I could go on and one - as you can see :)) - but to cut a long blog short(er) we all need our "interfriensions" from time to time and the True Soul Sisters will always be there (husbands, babies, whatever) - and I so love my reel and real ones! Yes the series had so much more than the movies - but isn't life with the girls so much more fun than a one-off dinner? If I really think about it the one thing I missed in this movie was "the City." - Hope to see more of it next time! Cheers!
Wednesday, May 19, 2010
Living in the present :)
I grew up an only child but our family was big - parents, grandparents, unmarried aunts, visitors, cousins and their families dropping by - the rituals carried out every few months Saraswati Pujo, Durga Puja, Lakshmi Puja, Bhai Fonta - it sure was fun! As I grew older the family size dwindled slowly - aunts got married - grandparents and in fact parents don't/can't stick around forever. And I remember at one point there was me and my frail darling - my octogenarian Grandma (Thamma) - and she wouldn't let go of the rituals - they actually were her gift to me in a way. And I'd scramble to invite all our neighbors so that I could make the house a bustling place for Thamma to play her matriarchal role that evening - and yes all our neighbors were amazing folks who stepped in right away!
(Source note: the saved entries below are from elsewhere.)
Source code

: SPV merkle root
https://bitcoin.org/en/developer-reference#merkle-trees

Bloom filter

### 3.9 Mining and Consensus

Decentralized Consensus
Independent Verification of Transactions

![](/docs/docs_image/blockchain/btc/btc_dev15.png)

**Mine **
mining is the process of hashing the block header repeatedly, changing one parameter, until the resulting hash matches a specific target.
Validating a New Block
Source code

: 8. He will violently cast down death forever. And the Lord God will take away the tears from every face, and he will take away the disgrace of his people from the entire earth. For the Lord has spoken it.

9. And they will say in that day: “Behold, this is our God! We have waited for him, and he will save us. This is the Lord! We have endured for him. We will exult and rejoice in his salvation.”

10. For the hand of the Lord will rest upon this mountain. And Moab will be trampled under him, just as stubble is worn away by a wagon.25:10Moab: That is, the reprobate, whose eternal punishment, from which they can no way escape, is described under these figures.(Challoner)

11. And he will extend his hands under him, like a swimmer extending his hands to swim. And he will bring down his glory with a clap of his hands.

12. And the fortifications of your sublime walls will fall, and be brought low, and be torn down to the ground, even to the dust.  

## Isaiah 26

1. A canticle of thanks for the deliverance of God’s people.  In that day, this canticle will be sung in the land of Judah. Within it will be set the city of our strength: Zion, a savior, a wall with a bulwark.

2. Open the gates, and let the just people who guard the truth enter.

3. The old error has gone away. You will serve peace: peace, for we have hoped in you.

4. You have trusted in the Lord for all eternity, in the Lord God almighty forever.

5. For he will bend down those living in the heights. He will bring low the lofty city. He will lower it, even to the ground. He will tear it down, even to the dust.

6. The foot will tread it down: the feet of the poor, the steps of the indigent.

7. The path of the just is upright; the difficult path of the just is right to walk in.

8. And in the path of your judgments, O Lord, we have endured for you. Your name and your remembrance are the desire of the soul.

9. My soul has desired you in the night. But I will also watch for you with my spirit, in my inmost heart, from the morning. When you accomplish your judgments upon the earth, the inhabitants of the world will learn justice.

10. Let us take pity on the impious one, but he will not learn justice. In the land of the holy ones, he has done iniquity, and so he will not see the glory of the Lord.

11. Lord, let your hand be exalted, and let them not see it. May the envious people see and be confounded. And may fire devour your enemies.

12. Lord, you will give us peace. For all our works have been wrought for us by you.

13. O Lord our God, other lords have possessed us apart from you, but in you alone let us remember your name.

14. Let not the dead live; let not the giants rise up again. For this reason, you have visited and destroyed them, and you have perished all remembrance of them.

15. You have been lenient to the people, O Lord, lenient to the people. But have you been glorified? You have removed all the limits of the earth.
After I came to the US, I started my own rituals here but as always life gets in the way - sometimes in the nicest way - What is Bhai Fonta without the brother?And Aubon my cousin just grew up and went off to study! How very unfair - hehe! So today's mid-week get together is just to celebrate that Aubon's back temporarily and I'm glad that I have you all in my life to love :)
These bursts of casual together times with friends and family today will surely be fondly remembered tomorrow when life perhaps gets even busier - but for now creating the present will take some hard work and culinary skills so I guess I should sign off! I didn't want to reminisce too much but life does shape who we are so might as well acknowledge it! Hope you have a fun one!